▶ [作業内容]
以下の各行を一字一句変えずに書き写してください。なお、画像は回答に含めないでください。

▶ [記録一覧]
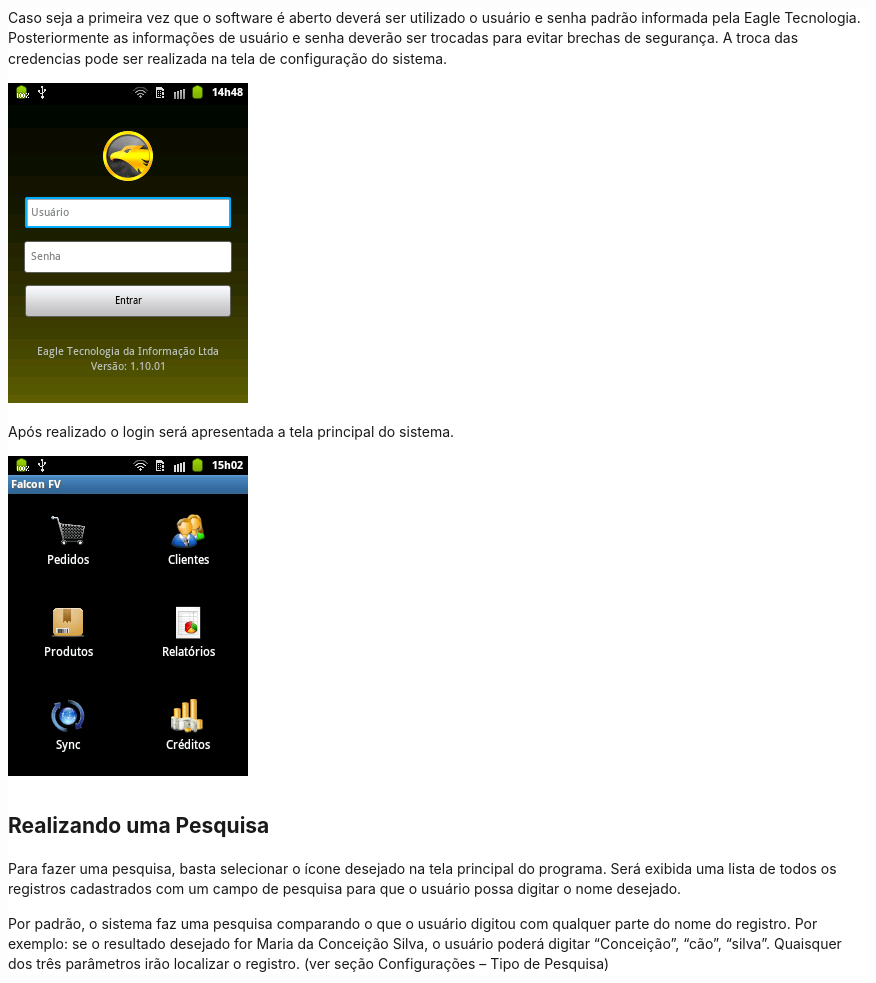 Caso seja a primeira vez que o software é aberto deverá ser utilizado o usuário e senha padrão informada pela Eagle Tecnologia. Posteriormente as informações de usuário e senha deverão ser trocadas para evitar brechas de segurança. A troca das credencias pode ser realizada na tela de configuração do sistema.

![Primeiro Login](primeiro-login.png "Primeiro Login")

Após realizado o login será apresentada a tela principal do sistema.

![Tela Principal](tela-principal.png "Tela Principal")

## Realizando uma Pesquisa

Para fazer uma pesquisa, basta selecionar o ícone desejado na tela principal do programa. Será exibida uma lista de todos os registros cadastrados com um campo de pesquisa para que o usuário possa digitar o nome desejado.

Por padrão, o sistema faz uma pesquisa comparando o que o usuário digitou com qualquer parte do nome do registro. Por exemplo: se o resultado desejado for Maria da Conceição Silva, o usuário poderá digitar “Conceição”, “cão”, “silva”. Quaisquer dos três parâmetros irão localizar o registro. (ver seção Configurações – Tipo de Pesquisa)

▶ [演習結果]
 Caso seja a primeira vez que o software é aberto deverá ser utilizado o usuário e senha padrão informada pela Eagle Tecnologia. Posteriormente as informações de usuário e senha deverão ser trocadas para evitar brechas de segurança. A troca das credencias pode ser realizada na tela de configuração do sistema.

![Primeiro Login](primeiro-login.png "Primeiro Login")

Após realizado o login será apresentada a tela principal do sistema.

![Tela Principal](tela-principal.png "Tela Principal")

## Realizando uma Pesquisa

Para fazer uma pesquisa, basta selecionar o ícone desejado na tela principal do programa. Será exibida uma lista de todos os registros cadastrados com um campo de pesquisa para que o usuário possa digitar o nome desejado.

Por padrão, o sistema faz uma pesquisa comparando o que o usuário digitou com qualquer parte do nome do registro. Por exemplo: se o resultado desejado for Maria da Conceição Silva, o usuário poderá digitar “Conceição”, “cão”, “silva”. Quaisquer dos três parâmetros irão localizar o registro. (ver seção Configurações – Tipo de Pesquisa)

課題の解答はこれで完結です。